Eye of the NeedleIn my MILOFest presentation on living a responsibly connected life, I cited evidence put forth in Nick Carr’s 2010 book The Shallows asserting that intensive web usage can actually alter the brain, making it more difficult to maintain the extended concentration necessary to read a book.

For me, reading is an antidote to the high-distraction world of connectivity which can lead to anxiety and lack of focus, so I recommended reading books as a way to combat the neurological consequences of heavy web usage.

A number of conference attendees came up to me afterwards mentioning that they hadn’t read a book in some time and that this suggestion really struck a nerve. So without further ado, I present a list of books that I’ve been unable to put down to jump start the reading hobby.

1) Eye of the Needle, by Ken Follett. Genre: Spy Thriller, Historical Fiction, and Just a Weeee Tiny Bit Smutty.

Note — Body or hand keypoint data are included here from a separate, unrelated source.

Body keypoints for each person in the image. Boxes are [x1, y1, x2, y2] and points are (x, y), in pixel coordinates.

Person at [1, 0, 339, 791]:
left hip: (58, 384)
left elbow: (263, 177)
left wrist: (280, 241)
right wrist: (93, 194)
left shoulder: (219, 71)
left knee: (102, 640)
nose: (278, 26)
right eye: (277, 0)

Eye of the Needle is a classic, page turning thriller. Ken Follett, the author of a string of compelling page-turners (The Pillars of the Earth may be his most famous), offers up a World War II spy thriller. The stakes are high, the action is relentless, the bad guys are really, really bad. Special bonus: there’s a little Penthouse Forum-style smut at the end which might make you blush (when I was 14, I think I read that section about 100 times).

2) Seabiscuit, by Laura Hillenbrand. Genre: 20th Century History, Freaked-Out Real Life Bizzare Stuff

If you’re under the impression Seabiscuit is some whitewashed Disneyesque fairy tale about a horse due to the sappy, schmaltzy movie that came out in its wake, think again. The truth is often stranger than fiction, and in this non-fiction story there’s a lot of wickedly weird truth. We’re talking stranger than life characters: jockeys so desperate to lose weight that they ingest tapeworms and lie in enormous piles of composting manure. A self-made early 20th century millionaire and all the bizzaro eccentricities that go with it. Bawdy brothel parties south of the border. A U.S. populace shell-shocked by the depression and lifted up via the horse’s dramatic story (and horse racing in the 30’s was as popular as the NFL is today). And an amazing, unlikely story. Everyone I know who read this book couldn’t put it down.

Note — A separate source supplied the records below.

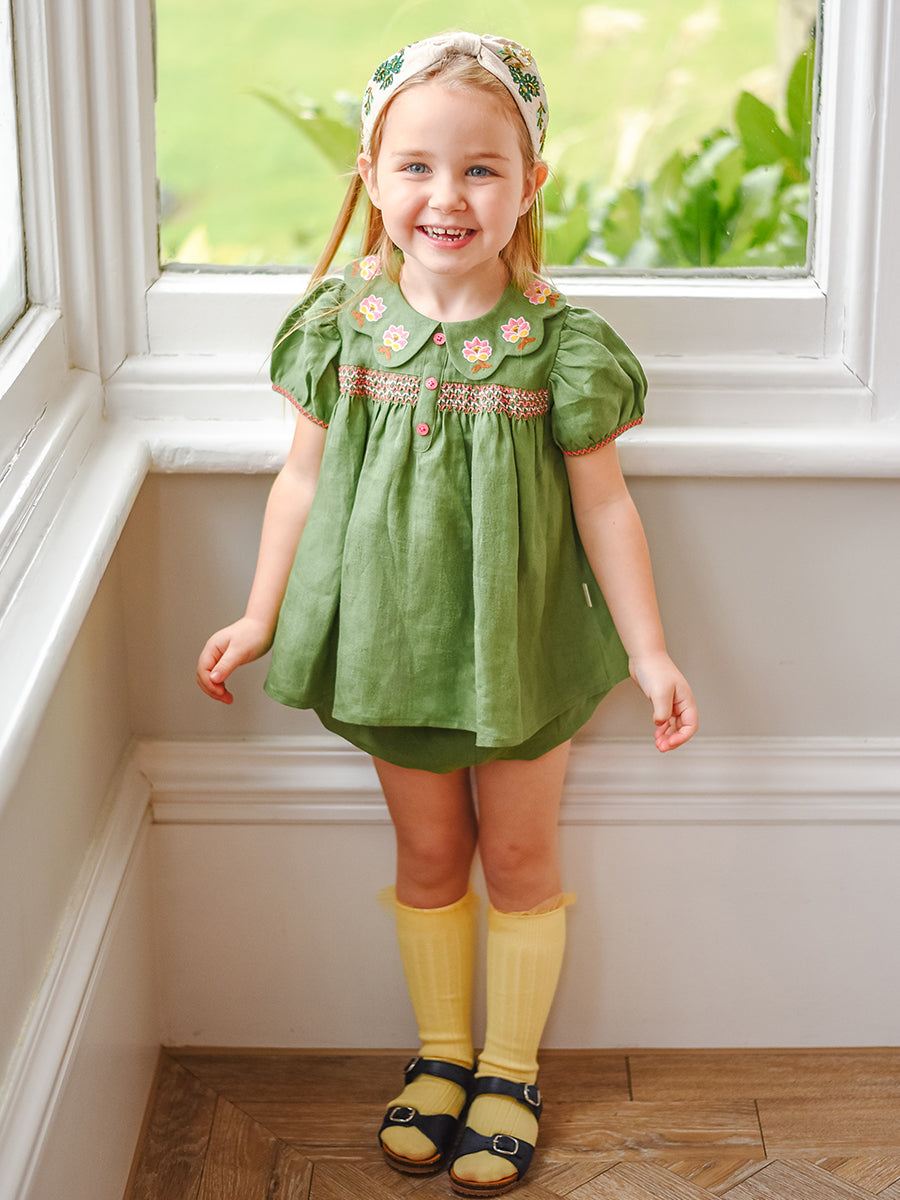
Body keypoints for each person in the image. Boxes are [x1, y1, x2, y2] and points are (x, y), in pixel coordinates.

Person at [197, 31, 698, 1197]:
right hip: (391, 643)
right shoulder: (341, 330)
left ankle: (510, 1070)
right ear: (373, 177)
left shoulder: (559, 348)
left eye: (481, 168)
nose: (448, 195)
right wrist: (260, 613)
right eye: (417, 166)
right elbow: (300, 484)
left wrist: (651, 650)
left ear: (529, 183)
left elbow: (606, 507)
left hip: (520, 651)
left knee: (518, 856)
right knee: (429, 855)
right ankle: (439, 1057)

3) The Given Day, by Dennis Lehane. Genre: Police Thriller, You-Are-There-In-The-Middle-Of-The-Madness Historical Fiction

The Given Day may have been my most enjoyable read since Catch-22 or Lonesome Dove. In fact earlier this year, when I wrote blog post about how impossible I found it to read on the iPad because of all its other functionality, I found The Given Day so engrossing it overrode my urges to surf the web and check my email. Lehane’s novel is set against the intense historical backdrop of 1919 Boston, where the Spanish Flu wiped out countless people, the Red Sox traded Babe Ruth to the Yankees, a police strike caused violence and mayhem in the streets, and anarchist bombs terrorized the city. The characters are tough, three dimensional, and nuanced, the story intense and unpredictable, and history is brought to life. Even hair products from the time period are woven into the story for a richly detailed portrait of life in a tumultuous year.

4) A Million Little Pieces, by James Frey. Genre: Semi-fictional Memoir, Personal Journey, In Oprah’s Face

I read James Frey’s amazing story about recovery from drug and alcohol abuse before the whole Oprah meltdown, where it was revealed that parts of the memoir were fictionalized. I don’t really care. The book is well written and you can’t put it down, whether it’s true or not. Frey may have made his alter-ego a bit more studly than he is in real life (i.e. getting a root canal without novocaine), but the truth of the matter is he did recover from addiction and his insights into his affliction are simultaneously heartbreaking and fascinating. You’ll find emotional bottom, love, friendship, and recovery in this well-written and compelling controversial book.

5) Barrel Fever, by David Sedaris. Genre: Essay Collection, Humor, Memoir, Gay Christmas Elf Narrative

If perhaps you feel, after years of fragmented web-reading, you have the concentration abilities of a coffee-drinking two-year old, maybe it’s best to start with a book of essays. David Sedaris’ Barrel Fever is laugh out loud funny, but it’s not for the easily offended or feint of heart. If you enjoy dark humor, you’ll enjoy this book. His stories are sometimes patently ridiculous (one in particular features David adopting kittens with his lover, Mike Tyson) or are true-to-life reflections on his absurd life experience (as a gay Macy’s Christmas elf, for example).

These books are also good books. I’ve also read books I couldn’t put down that I thought were bad. An example of this, which pains me to say, since I loved his earlier books, is Pat Conroy’s South of Broad. On the other side of the spectrum, there are tremendous books that are difficult to get through. An example of this is Ayn Rand’s The Fountainhead, where 10 straight pages of the same paragraph without any indentation (Roark’s courtroom speech), can lead even the deepest of readers to seek distraction.

So what about you, readers? What books do you find unputdownable but also good?